▶ **THE TASK**: Search the data below for the string "linejoin" and copy all lines where it shows up.

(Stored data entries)
================

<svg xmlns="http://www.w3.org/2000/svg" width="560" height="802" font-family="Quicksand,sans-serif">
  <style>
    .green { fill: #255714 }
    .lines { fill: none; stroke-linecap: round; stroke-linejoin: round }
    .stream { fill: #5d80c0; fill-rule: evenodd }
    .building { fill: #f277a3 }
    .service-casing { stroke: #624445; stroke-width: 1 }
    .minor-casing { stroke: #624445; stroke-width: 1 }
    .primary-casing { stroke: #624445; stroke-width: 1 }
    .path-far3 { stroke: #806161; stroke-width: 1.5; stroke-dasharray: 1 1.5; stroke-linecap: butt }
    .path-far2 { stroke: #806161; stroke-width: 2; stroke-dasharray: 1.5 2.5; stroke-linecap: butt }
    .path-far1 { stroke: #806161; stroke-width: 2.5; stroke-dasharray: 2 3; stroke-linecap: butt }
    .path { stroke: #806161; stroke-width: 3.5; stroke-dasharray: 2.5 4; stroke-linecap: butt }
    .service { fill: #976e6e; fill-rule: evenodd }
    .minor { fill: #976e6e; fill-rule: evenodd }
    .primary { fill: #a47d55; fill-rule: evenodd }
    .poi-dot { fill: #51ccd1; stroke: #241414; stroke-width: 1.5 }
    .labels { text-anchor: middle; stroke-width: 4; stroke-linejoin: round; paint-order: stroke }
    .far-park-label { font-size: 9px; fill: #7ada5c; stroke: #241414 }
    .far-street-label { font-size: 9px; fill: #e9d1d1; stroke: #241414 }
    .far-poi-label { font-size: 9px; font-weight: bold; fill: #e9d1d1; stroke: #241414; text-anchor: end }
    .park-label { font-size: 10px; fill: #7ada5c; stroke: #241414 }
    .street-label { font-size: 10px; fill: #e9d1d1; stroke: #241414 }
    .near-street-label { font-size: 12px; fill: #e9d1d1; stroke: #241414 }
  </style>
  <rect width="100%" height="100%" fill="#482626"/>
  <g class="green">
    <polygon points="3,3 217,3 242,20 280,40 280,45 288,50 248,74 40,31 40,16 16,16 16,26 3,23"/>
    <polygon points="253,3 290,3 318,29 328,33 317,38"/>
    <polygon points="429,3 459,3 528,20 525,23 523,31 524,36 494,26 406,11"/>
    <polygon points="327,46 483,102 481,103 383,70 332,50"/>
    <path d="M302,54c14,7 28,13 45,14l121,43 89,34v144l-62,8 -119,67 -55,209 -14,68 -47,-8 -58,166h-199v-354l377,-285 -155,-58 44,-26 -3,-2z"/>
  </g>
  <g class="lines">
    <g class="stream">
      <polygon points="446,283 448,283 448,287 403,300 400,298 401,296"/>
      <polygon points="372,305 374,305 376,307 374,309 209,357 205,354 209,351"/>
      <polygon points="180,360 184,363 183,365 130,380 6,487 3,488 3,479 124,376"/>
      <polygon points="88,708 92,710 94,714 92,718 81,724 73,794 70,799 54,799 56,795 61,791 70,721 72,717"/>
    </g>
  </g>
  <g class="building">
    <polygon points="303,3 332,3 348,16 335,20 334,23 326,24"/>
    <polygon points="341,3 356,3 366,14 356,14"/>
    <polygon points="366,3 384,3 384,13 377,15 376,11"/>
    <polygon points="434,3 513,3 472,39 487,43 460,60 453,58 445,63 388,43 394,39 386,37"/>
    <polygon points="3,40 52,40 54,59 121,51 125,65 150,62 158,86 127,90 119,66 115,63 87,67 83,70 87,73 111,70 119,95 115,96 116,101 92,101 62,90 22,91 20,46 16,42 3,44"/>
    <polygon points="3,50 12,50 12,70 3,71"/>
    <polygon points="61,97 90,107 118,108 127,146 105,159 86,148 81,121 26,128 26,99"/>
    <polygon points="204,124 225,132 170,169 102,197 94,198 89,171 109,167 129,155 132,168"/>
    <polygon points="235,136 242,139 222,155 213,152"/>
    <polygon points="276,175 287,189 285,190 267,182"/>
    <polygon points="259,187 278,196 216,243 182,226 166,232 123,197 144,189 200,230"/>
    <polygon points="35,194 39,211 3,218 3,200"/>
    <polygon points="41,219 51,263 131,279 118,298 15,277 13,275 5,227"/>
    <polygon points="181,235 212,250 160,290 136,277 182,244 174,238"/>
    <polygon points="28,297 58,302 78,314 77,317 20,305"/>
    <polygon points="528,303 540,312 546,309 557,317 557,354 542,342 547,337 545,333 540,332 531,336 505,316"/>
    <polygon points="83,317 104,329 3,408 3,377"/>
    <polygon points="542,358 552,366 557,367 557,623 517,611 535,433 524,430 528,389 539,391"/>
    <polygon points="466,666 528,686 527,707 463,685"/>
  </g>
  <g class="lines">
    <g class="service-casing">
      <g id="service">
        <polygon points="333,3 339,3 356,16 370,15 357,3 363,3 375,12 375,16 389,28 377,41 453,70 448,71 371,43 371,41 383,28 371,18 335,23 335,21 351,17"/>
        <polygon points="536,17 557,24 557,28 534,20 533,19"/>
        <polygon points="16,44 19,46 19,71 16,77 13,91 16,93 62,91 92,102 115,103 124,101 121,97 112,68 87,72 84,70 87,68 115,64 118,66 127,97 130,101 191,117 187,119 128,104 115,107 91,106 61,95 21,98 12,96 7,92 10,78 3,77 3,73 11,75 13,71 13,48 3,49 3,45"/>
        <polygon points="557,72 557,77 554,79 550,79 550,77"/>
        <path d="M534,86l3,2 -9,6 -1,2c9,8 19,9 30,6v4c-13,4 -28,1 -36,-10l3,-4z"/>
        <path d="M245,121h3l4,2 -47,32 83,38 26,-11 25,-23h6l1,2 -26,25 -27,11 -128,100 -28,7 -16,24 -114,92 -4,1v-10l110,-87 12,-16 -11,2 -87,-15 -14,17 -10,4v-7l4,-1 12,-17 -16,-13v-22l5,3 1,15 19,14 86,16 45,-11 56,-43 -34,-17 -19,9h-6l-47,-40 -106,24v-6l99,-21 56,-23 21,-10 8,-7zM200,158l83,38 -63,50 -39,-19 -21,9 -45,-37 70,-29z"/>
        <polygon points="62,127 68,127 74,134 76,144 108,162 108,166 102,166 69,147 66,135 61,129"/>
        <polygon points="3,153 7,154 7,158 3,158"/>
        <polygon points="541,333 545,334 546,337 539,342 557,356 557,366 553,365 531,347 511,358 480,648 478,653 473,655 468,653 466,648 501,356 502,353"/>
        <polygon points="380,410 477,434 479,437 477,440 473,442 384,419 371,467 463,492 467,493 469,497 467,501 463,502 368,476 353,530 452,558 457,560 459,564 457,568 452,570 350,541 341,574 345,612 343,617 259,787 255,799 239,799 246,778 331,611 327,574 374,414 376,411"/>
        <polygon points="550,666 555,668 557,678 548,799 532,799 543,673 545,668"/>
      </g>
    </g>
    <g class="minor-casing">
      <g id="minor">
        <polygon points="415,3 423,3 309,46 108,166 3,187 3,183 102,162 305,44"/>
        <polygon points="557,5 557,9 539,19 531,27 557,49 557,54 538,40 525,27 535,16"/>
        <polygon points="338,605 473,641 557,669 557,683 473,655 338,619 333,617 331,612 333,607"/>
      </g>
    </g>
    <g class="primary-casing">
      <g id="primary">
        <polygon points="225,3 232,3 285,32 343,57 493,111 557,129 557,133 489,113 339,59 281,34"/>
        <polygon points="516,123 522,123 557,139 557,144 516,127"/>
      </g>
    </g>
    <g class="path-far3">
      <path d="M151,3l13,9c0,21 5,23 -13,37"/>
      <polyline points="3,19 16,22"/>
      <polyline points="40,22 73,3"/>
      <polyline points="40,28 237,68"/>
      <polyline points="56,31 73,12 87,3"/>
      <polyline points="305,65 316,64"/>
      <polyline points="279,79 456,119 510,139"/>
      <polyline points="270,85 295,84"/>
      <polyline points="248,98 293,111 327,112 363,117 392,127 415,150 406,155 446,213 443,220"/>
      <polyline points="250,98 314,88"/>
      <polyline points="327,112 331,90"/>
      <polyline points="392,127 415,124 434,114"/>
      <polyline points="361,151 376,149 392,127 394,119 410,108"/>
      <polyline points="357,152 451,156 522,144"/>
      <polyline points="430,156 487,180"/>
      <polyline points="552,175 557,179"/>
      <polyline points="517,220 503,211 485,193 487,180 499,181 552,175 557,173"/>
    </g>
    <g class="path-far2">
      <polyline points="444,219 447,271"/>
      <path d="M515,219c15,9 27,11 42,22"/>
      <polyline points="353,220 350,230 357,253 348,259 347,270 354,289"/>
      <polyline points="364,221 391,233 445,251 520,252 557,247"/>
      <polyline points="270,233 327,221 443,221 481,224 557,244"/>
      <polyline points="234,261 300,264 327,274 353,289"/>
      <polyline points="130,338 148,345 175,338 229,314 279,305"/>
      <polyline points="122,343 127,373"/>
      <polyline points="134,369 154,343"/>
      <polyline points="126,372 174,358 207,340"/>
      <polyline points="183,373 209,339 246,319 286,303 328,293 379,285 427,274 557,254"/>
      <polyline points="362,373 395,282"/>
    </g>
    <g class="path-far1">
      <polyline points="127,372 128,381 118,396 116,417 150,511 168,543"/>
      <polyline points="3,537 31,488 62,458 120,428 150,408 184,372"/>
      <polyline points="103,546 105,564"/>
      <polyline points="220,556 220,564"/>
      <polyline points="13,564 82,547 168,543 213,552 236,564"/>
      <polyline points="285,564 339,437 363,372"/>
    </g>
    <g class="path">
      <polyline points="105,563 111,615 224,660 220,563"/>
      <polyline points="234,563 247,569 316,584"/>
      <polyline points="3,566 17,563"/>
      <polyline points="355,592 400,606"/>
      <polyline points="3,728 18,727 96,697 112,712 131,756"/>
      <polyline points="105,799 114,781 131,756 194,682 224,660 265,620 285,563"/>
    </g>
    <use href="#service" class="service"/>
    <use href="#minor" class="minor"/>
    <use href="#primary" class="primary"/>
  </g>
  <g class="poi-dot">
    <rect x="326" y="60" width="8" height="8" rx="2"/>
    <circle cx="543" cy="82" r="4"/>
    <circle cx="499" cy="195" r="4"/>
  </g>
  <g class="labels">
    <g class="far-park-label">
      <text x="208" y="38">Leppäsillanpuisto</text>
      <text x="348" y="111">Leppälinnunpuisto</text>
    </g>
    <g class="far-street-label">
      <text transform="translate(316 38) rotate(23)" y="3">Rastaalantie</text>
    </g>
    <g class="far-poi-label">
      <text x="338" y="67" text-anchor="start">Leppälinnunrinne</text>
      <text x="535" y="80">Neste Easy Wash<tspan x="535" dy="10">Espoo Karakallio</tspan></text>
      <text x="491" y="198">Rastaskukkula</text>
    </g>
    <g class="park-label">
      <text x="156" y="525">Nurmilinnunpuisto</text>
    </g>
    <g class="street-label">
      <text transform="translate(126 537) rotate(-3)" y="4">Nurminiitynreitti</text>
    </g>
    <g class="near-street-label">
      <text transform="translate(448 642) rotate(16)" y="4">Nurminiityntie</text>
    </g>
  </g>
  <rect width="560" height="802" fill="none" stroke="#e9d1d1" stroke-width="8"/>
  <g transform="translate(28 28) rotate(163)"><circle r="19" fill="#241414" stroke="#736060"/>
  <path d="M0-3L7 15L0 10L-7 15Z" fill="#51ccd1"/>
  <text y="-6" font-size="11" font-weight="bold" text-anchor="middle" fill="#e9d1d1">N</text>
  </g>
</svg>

================

▶ **SOLUTION BELOW**:
    .lines { fill: none; stroke-linecap: round; stroke-linejoin: round }
    .labels { text-anchor: middle; stroke-width: 4; stroke-linejoin: round; paint-order: stroke }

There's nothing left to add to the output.